▶ **WHAT YOU NEED TO DO**
Nothing but the lines from the one with "X038357Y009680D03*" down to the one with "X022857Y031680D03*" should be returned, exactly and with both ends included, from the material below.

▶ **SOURCE INFORMATION**
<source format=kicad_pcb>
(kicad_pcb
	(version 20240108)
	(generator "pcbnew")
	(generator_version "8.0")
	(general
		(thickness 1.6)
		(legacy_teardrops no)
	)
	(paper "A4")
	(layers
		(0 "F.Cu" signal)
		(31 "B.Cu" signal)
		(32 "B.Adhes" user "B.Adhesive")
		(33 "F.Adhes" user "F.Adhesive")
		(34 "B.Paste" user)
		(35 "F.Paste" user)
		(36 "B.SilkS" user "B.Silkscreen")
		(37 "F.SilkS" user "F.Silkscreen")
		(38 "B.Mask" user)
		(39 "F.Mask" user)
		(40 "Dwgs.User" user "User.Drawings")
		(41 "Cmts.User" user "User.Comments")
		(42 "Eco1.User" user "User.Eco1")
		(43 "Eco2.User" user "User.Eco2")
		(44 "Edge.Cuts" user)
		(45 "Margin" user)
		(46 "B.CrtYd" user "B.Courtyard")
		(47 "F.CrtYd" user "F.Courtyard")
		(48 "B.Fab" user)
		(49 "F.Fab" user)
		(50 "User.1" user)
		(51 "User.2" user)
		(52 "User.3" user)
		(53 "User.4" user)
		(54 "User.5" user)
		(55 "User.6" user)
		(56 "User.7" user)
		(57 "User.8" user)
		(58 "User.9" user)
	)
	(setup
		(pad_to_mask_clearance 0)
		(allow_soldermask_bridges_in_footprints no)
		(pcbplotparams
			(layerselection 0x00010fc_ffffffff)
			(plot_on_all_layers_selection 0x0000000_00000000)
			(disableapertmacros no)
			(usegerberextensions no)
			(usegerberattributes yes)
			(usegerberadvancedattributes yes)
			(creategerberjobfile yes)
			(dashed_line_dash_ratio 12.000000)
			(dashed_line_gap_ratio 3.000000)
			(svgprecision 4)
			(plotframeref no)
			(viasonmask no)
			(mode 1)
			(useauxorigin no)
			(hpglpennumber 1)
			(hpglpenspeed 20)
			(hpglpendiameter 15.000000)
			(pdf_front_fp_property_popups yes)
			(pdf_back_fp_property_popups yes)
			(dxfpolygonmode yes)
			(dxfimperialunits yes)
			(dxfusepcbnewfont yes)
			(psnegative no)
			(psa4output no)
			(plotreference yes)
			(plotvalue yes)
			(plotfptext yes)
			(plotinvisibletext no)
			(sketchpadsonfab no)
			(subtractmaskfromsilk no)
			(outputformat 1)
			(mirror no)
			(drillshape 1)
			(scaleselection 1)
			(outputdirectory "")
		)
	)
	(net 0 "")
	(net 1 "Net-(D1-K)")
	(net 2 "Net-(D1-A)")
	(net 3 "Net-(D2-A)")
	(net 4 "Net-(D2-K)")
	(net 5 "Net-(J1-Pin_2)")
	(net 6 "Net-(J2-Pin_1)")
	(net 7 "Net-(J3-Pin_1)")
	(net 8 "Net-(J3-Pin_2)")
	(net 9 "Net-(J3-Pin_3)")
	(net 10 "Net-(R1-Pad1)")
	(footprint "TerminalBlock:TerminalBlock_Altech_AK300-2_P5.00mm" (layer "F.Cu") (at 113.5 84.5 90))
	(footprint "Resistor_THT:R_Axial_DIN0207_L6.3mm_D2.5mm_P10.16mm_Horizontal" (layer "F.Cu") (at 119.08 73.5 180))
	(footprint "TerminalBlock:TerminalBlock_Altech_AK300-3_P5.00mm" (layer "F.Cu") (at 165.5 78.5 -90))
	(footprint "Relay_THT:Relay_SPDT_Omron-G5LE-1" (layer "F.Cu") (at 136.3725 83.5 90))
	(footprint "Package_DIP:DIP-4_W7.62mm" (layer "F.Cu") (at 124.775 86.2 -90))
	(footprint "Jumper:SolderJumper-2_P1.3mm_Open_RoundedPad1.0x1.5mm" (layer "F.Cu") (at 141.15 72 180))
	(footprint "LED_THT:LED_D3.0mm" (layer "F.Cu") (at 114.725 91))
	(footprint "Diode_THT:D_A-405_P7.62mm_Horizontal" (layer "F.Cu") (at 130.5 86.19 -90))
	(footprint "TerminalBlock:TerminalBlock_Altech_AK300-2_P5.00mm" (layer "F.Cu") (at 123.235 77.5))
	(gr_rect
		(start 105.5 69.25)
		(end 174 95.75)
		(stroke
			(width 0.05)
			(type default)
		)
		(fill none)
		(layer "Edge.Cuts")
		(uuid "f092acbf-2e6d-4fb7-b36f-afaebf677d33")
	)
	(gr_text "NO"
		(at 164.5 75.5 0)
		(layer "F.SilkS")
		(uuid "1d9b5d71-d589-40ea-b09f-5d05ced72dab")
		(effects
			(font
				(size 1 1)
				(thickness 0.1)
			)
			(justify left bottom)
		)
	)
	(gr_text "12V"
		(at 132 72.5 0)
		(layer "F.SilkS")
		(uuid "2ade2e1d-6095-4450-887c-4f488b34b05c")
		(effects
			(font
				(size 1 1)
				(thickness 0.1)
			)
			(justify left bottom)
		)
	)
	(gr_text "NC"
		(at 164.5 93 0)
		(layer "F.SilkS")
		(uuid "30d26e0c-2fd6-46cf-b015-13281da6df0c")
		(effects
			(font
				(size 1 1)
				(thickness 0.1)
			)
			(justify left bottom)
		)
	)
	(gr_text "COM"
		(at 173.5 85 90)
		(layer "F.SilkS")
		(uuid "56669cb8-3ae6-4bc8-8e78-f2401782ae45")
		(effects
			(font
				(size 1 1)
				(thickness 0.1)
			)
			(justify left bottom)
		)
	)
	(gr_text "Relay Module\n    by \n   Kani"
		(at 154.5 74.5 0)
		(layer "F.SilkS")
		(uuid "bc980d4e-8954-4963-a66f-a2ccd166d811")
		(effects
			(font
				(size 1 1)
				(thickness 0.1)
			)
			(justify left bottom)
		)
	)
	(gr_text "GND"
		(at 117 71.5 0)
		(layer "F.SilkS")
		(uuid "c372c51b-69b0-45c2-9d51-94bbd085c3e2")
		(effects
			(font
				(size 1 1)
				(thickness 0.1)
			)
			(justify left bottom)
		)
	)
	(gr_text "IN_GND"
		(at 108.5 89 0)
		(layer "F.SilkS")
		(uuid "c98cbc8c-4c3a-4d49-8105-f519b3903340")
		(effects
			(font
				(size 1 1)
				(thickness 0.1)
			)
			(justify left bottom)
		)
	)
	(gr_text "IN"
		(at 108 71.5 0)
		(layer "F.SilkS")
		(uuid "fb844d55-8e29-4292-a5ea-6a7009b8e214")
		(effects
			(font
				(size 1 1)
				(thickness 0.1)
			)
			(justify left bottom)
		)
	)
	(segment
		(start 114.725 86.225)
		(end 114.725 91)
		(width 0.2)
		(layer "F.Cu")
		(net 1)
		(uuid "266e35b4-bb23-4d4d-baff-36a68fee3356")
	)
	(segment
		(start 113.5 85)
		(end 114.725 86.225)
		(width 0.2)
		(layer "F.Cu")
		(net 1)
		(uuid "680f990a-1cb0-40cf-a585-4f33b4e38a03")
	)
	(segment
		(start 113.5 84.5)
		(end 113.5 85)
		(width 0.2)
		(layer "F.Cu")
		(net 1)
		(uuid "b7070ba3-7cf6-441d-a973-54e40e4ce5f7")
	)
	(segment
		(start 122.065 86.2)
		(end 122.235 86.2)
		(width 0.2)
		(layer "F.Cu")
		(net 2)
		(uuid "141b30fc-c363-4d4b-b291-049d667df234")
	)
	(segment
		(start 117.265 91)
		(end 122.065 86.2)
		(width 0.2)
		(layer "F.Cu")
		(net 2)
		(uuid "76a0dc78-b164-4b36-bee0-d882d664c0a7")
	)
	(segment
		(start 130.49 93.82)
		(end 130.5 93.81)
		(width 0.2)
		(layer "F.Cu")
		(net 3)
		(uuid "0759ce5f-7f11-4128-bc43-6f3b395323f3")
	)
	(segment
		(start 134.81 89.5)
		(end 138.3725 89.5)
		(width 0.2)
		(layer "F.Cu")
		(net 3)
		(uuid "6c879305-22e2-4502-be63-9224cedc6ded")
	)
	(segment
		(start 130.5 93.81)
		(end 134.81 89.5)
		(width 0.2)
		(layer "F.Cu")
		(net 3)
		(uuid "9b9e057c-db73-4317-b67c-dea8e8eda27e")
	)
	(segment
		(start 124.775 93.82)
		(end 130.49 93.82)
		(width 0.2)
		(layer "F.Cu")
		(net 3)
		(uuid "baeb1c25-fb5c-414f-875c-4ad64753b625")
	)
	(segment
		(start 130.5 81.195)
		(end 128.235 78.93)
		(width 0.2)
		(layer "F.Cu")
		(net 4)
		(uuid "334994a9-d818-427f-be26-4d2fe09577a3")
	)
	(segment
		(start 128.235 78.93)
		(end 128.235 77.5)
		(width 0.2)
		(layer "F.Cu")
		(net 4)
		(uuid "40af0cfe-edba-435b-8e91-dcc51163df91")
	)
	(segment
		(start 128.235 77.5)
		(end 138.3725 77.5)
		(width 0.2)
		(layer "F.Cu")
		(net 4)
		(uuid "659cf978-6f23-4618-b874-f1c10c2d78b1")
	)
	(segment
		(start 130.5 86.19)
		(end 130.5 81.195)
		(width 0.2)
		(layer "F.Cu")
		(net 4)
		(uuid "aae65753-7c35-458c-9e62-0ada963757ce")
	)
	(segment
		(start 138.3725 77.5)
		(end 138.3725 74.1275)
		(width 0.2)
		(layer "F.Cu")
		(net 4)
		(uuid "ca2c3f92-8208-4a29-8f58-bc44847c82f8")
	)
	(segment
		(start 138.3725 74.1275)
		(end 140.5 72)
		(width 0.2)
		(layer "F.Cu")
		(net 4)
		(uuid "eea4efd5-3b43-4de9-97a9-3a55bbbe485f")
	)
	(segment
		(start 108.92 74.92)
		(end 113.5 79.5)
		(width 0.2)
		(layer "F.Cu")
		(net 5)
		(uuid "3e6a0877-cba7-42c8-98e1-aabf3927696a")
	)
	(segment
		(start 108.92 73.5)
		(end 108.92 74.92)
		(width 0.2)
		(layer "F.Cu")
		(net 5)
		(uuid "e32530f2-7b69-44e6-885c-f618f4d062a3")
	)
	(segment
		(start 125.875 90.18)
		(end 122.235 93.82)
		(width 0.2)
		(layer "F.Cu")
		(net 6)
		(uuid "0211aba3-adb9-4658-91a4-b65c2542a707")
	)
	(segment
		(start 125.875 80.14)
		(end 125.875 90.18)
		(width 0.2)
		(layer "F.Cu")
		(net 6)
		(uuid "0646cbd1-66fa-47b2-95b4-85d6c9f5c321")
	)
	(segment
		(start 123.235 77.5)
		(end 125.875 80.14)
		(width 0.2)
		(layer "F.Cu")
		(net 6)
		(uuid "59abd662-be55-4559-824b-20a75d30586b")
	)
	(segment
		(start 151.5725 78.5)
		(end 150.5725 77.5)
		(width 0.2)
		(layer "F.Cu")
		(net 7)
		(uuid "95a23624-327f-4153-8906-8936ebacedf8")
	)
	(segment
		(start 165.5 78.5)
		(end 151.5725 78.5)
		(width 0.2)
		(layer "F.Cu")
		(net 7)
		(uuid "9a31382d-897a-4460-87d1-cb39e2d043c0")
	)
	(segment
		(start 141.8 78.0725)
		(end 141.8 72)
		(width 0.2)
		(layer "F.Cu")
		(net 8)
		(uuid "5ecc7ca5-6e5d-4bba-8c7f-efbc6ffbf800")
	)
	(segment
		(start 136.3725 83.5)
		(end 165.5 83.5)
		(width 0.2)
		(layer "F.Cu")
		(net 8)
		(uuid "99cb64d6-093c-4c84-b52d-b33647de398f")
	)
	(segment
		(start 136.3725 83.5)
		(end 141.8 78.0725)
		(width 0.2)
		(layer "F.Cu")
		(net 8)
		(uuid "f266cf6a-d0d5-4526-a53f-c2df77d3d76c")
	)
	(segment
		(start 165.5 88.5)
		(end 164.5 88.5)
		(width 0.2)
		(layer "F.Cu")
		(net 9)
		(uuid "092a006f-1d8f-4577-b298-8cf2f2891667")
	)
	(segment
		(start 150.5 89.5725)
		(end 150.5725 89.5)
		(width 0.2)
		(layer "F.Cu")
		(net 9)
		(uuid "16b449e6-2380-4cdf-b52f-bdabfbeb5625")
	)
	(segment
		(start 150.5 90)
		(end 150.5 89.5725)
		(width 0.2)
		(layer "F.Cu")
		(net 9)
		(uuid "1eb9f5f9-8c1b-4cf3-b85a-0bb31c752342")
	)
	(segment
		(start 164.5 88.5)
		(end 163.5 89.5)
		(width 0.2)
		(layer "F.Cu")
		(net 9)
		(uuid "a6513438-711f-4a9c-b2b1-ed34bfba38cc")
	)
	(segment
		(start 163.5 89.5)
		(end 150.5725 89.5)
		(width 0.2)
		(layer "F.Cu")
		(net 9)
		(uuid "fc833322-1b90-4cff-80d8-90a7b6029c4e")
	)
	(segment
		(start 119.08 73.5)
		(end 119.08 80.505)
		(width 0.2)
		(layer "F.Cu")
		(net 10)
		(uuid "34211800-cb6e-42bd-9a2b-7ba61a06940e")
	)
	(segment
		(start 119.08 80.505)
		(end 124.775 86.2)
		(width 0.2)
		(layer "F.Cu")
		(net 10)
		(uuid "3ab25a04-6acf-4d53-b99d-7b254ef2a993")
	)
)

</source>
==
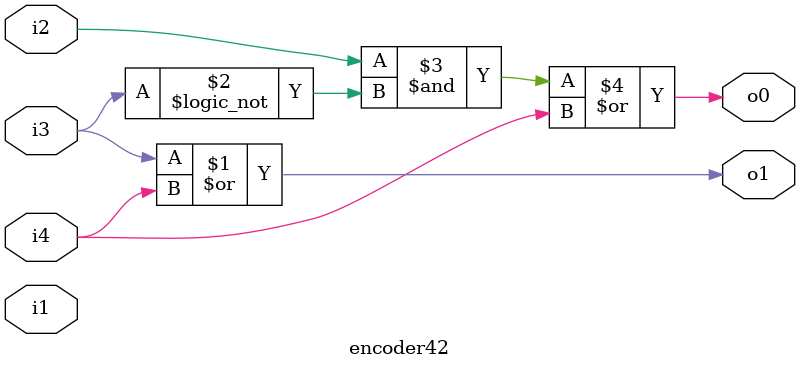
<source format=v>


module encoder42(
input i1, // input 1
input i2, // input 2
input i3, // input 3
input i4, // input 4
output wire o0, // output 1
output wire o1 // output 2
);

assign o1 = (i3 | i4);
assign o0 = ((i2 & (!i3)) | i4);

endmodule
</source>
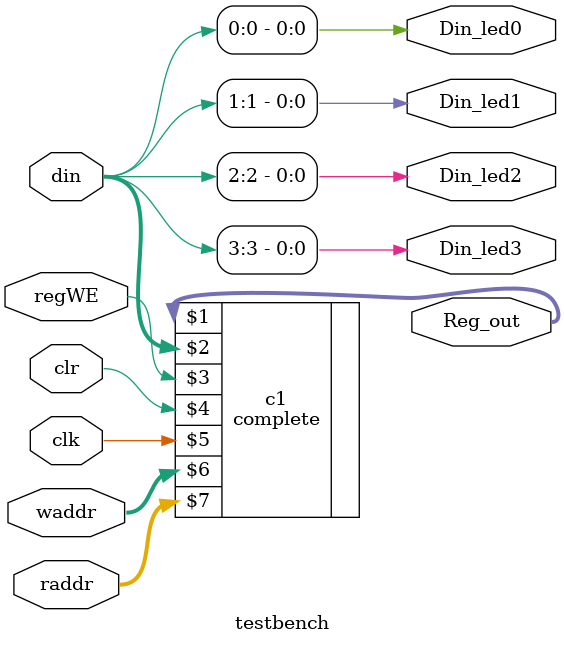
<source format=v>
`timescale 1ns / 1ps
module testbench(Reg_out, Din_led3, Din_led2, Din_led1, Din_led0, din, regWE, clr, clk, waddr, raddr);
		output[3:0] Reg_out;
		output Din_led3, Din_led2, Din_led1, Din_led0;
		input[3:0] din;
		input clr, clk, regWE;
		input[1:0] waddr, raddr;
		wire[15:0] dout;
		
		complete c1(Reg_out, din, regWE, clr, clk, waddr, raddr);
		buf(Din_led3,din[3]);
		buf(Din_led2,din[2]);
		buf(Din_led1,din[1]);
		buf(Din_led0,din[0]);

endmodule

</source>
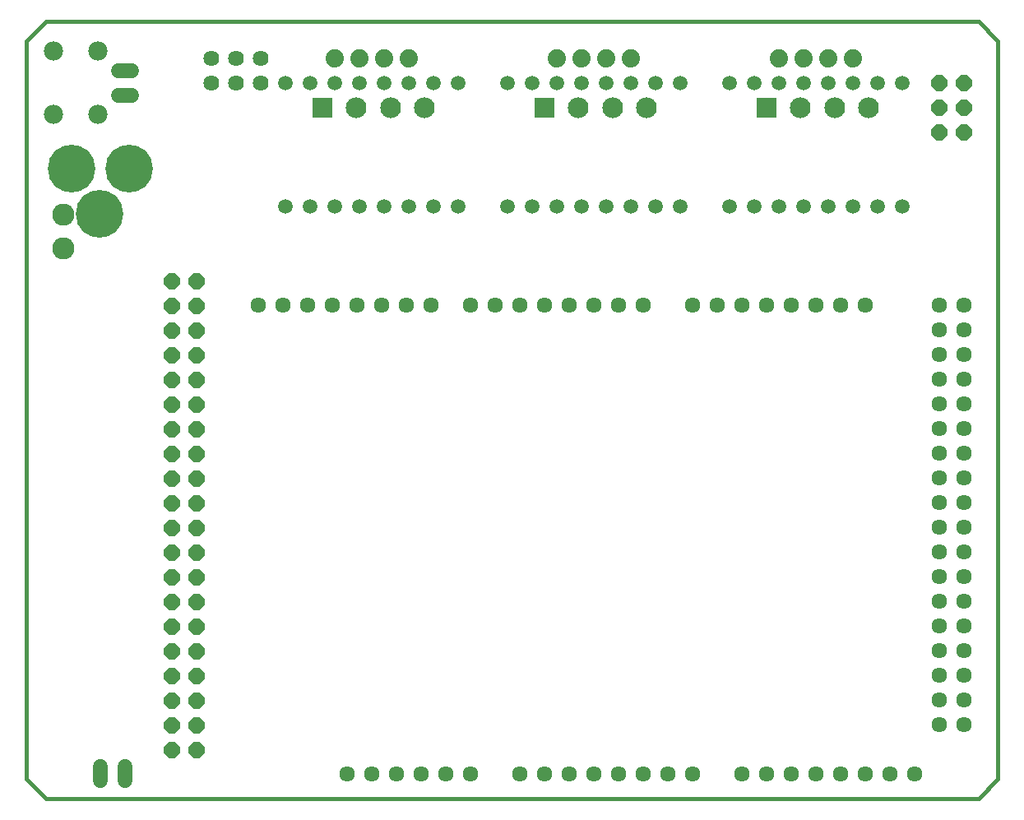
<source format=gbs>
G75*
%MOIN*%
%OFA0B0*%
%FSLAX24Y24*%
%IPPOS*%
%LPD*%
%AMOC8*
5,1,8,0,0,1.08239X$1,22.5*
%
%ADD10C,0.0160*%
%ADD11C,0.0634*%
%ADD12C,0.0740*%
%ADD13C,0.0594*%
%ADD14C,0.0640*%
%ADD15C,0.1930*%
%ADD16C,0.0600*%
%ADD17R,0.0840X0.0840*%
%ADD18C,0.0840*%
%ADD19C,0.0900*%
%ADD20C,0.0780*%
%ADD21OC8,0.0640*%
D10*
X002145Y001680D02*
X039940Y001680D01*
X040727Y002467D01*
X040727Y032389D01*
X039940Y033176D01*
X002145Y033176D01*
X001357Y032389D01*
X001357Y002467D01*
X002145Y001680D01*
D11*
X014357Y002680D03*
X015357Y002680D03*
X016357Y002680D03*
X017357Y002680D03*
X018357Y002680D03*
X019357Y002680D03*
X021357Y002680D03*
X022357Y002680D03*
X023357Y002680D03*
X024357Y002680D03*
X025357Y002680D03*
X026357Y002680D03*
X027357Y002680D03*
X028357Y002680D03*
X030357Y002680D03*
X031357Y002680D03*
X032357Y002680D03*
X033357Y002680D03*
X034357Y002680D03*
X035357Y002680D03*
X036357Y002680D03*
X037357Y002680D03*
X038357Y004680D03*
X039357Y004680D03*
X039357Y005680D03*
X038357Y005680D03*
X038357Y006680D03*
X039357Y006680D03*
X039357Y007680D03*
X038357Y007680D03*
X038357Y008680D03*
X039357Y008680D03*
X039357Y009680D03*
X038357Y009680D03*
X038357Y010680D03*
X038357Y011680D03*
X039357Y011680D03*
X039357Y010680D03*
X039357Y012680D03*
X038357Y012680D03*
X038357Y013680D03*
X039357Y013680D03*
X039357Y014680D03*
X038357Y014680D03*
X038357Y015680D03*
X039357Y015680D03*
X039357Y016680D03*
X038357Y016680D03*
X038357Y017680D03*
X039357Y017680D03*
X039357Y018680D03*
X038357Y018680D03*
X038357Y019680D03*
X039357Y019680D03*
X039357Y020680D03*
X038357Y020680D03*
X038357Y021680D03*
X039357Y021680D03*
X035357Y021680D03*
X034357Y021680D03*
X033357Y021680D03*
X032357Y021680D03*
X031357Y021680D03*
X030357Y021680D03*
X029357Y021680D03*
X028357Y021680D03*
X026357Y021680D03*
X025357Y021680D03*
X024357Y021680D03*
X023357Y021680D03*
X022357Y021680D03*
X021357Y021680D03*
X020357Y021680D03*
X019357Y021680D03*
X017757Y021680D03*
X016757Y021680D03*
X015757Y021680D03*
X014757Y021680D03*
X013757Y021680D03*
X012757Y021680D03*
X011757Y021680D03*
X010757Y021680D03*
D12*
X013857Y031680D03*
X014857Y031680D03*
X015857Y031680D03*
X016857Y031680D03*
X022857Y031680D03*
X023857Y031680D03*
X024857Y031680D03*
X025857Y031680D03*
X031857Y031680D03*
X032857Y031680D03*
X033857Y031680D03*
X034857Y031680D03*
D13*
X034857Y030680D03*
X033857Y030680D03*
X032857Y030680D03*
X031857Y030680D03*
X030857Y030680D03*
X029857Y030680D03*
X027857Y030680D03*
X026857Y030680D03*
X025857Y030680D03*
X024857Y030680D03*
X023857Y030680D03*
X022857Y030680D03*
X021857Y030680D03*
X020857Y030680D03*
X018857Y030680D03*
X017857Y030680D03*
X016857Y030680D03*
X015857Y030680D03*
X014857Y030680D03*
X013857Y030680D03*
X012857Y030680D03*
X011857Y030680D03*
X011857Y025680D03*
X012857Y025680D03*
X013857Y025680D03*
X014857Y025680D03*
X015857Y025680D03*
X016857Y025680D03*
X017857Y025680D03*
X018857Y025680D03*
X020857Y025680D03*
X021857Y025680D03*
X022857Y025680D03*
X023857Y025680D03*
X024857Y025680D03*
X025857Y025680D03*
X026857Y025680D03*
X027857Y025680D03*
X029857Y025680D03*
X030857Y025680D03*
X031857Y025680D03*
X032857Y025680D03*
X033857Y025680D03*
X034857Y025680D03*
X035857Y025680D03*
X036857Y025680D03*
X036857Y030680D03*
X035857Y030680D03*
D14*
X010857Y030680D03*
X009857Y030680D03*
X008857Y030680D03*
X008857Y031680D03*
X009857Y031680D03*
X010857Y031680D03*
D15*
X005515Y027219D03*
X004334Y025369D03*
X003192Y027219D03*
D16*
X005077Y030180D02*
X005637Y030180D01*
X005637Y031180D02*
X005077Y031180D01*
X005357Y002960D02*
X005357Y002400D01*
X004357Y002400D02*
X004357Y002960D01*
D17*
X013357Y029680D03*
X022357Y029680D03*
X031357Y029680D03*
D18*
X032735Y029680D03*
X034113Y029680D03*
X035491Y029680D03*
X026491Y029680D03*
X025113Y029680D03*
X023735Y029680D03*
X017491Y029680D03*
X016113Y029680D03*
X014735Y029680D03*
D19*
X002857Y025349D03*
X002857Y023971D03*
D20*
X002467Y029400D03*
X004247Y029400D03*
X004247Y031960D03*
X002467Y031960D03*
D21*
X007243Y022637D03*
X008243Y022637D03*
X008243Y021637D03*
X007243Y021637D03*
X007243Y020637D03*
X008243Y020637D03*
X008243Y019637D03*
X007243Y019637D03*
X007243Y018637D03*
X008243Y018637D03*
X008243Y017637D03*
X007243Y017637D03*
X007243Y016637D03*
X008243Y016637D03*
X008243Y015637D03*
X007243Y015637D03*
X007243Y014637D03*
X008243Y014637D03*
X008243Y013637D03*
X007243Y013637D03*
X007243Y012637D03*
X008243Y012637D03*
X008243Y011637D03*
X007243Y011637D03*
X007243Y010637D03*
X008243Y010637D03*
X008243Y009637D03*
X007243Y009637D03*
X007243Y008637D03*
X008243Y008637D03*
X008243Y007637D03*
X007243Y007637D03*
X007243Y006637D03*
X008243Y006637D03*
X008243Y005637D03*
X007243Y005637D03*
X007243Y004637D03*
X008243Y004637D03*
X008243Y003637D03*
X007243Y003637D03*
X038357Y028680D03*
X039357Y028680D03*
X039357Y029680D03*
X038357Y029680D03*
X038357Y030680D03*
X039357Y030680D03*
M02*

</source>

▶ **SOLVED PROBLEM**
X038357Y009680D03*
X038357Y010680D03*
X038357Y011680D03*
X039357Y011680D03*
X039357Y010680D03*
X039357Y012680D03*
X038357Y012680D03*
X038357Y013680D03*
X039357Y013680D03*
X039357Y014680D03*
X038357Y014680D03*
X038357Y015680D03*
X039357Y015680D03*
X039357Y016680D03*
X038357Y016680D03*
X038357Y017680D03*
X039357Y017680D03*
X039357Y018680D03*
X038357Y018680D03*
X038357Y019680D03*
X039357Y019680D03*
X039357Y020680D03*
X038357Y020680D03*
X038357Y021680D03*
X039357Y021680D03*
X035357Y021680D03*
X034357Y021680D03*
X033357Y021680D03*
X032357Y021680D03*
X031357Y021680D03*
X030357Y021680D03*
X029357Y021680D03*
X028357Y021680D03*
X026357Y021680D03*
X025357Y021680D03*
X024357Y021680D03*
X023357Y021680D03*
X022357Y021680D03*
X021357Y021680D03*
X020357Y021680D03*
X019357Y021680D03*
X017757Y021680D03*
X016757Y021680D03*
X015757Y021680D03*
X014757Y021680D03*
X013757Y021680D03*
X012757Y021680D03*
X011757Y021680D03*
X010757Y021680D03*
D12*
X013857Y031680D03*
X014857Y031680D03*
X015857Y031680D03*
X016857Y031680D03*
X022857Y031680D03*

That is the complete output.